RECORD EXCERPTS START
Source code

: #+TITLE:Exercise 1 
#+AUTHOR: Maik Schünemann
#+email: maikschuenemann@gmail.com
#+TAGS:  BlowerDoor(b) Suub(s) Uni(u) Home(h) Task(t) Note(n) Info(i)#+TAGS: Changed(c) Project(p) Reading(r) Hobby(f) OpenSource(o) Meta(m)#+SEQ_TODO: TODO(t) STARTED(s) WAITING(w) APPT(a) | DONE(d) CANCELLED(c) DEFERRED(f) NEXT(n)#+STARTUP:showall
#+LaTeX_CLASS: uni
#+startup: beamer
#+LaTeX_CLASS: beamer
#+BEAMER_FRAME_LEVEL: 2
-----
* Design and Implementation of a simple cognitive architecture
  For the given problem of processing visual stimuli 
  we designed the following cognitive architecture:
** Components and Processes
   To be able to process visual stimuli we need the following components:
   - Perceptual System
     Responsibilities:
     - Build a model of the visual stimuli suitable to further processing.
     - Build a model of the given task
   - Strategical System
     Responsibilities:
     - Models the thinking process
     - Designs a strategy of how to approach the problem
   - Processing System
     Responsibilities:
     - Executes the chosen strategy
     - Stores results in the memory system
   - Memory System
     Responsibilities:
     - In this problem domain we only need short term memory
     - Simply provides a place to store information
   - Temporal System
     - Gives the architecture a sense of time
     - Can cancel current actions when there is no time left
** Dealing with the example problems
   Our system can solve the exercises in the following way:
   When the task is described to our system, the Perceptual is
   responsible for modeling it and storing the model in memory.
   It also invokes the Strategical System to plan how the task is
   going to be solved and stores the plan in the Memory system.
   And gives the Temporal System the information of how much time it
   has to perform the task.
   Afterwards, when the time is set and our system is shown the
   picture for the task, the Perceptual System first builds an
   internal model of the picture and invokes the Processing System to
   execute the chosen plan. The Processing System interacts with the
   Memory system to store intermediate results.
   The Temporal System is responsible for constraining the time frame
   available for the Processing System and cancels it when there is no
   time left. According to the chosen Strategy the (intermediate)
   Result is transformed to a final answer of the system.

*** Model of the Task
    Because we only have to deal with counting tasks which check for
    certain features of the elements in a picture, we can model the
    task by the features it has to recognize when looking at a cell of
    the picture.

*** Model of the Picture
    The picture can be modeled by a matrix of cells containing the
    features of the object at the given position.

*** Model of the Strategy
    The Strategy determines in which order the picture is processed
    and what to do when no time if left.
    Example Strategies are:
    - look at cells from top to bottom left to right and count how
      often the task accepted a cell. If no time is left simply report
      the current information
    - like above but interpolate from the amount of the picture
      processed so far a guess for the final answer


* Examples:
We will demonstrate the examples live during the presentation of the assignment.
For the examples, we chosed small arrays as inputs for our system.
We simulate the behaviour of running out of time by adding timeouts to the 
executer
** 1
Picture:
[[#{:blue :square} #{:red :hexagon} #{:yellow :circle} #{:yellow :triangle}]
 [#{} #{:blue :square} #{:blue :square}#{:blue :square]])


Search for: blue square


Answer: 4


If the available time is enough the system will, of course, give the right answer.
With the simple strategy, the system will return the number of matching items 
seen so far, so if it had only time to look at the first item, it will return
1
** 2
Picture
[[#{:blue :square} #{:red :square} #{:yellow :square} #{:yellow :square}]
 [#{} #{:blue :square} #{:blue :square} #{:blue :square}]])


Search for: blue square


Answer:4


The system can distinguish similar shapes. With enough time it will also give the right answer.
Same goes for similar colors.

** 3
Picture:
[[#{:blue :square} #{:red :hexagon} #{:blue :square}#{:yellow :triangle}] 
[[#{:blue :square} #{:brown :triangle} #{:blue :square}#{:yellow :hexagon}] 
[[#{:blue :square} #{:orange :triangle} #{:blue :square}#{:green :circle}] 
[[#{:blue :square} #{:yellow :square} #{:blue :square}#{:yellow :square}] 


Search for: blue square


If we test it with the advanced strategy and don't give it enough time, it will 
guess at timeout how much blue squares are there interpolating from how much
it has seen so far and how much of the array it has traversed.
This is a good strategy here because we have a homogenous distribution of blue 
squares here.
RECORD EXCERPTS END
### EXERCISE DIRECTIONS
Filter the entries above and return only the lines holding "first".

### EXERCISE RESPONSE
   picture for the task, the Perceptual System first builds an
seen so far, so if it had only time to look at the first item, it will return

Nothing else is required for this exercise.